A glance back – and ahead — as MusicaNova begins our 20th season
By Warren Cohen
Music Director
PROGRAM NOTES
By Warren Cohen
MusicaNova launches its 20th season with a concert reflecting several ideas. We wanted to:
· Look back on that first concert of Nov. 8, 2003.
· Showcase music that reflects the identity of the orchestra.
· Highlight ways in which the orchestra has changed and grown in over two decades.
The first concert featured Mendelssohn’s Overture to A Midsummer’s Night and a symphonic movement from Mahler. Neither of these works are obscure, but the focus of that first concert was music suppressed by the Nazi regime. Chillingly, Hitler and his henchmen banned the music of Mendelssohn and Mahler as “racially inappropriate” for Germans to listen to.
The goals of MusicaNova have always been to play new, neglected and suppressed music, but we also have done a fair amount of standard repertoire. Whenever we do well-known pieces, the attempt is always to recontextualize the music. We not only wish to make unfamiliar music familiar, we want to showcase familiar music in a different context. It is one thing to hear the Mendelssohn Overture; it is another to hear it in the context of a “forbidden” work.
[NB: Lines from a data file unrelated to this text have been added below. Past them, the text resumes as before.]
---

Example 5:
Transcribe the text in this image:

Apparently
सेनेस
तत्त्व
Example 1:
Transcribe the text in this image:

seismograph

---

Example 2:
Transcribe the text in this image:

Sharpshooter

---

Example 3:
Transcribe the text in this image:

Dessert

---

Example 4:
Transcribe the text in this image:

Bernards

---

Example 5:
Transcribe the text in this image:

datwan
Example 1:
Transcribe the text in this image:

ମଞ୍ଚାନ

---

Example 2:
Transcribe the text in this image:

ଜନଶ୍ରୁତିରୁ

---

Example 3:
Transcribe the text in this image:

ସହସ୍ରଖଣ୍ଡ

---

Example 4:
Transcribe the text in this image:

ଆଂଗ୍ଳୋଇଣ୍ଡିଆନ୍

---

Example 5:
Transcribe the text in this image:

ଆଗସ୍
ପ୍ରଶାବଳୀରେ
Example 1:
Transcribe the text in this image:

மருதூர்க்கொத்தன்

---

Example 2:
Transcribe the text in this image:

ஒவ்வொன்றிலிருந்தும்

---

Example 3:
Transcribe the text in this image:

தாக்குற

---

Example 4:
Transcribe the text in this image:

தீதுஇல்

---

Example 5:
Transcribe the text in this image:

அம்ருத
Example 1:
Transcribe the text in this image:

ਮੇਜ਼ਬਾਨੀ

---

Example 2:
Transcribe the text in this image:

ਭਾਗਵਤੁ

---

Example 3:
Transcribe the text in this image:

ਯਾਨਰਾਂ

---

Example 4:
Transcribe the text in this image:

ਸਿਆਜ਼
The new is represented by the music of Jessica Carter, a 32-year-old composer who joins our roster of Composition Fellows. This concert includes a brief work of hers that invokes the spirit of Georges Seurat’s painting A Sunday Afternoon on the Island of La Grande Jatte in quite a different way than Stephen Sondheim did. Carter’s piece sees it through the eyes of “the little girl without a shadow.” This work is a prelude to a longer work she is writing for our Schumann concert in December.
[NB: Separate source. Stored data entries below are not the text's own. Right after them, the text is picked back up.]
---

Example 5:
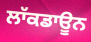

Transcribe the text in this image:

ਲਾੱਕਡਾਊਨ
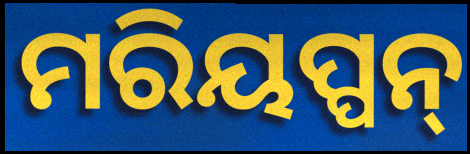
ମରିୟପ୍ପନ୍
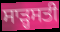
ਸਾੜ੍ਹਸਤੀ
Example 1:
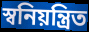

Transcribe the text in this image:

স্বনিয়ন্ত্রিত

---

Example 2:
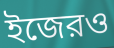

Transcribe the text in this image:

ইজেরও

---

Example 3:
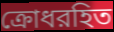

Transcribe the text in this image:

ক্রোধরহিত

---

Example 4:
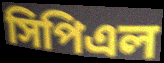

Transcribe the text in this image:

সিপিএল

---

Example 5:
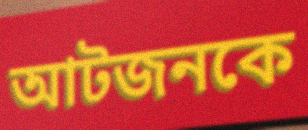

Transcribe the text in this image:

আটজনকে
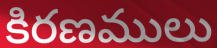
కిరణములు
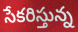
సేకరిస్తున్న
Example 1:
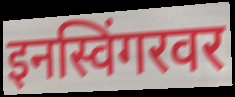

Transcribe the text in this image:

इनस्विंगरवर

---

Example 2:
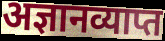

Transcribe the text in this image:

अज्ञानव्याप्त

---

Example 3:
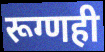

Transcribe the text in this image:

रूग्णही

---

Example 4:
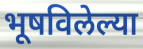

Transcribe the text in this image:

भूषविलेल्या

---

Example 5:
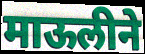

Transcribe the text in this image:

माऊलीने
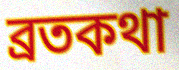
ব্রতকথা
The neglected is represented by the music of Judith Bailey’s Trencrom. Bailey is from Cornwall, and the word “trencrom” in the Cornish language means “a crooked place on a hill.” When Bailey returned to Cornwall in 2001 she moved into a house that looks over Trencrom Hill and the landscape invoked in this music. Cornish is a “revived language” that disappeared as a native language in the late 18th century, and was deliberately revived, as a second language, by a limited number of speakers in the 20th century.
Also neglected has been the music of Richard Arnell, with MusicaNova at the forefront of an ongoing revival of his music. MusicaNova released the first recordings of Arnell’s Fourth and Fifth symphonies in 2005. Along with a series recorded by Martin Yates and the Scottish National Orchestra, we have been central to a renewed interest in a composer who no less a conductor than Sir Thomas Beecham called “the best orchestrator since Berlioz”. MusicaNova has played a number of his works in concert, including the Third, Fifth and Sixth Symphonies, and we will continue this tradition with our first performance of his beautiful Fourth Symphony.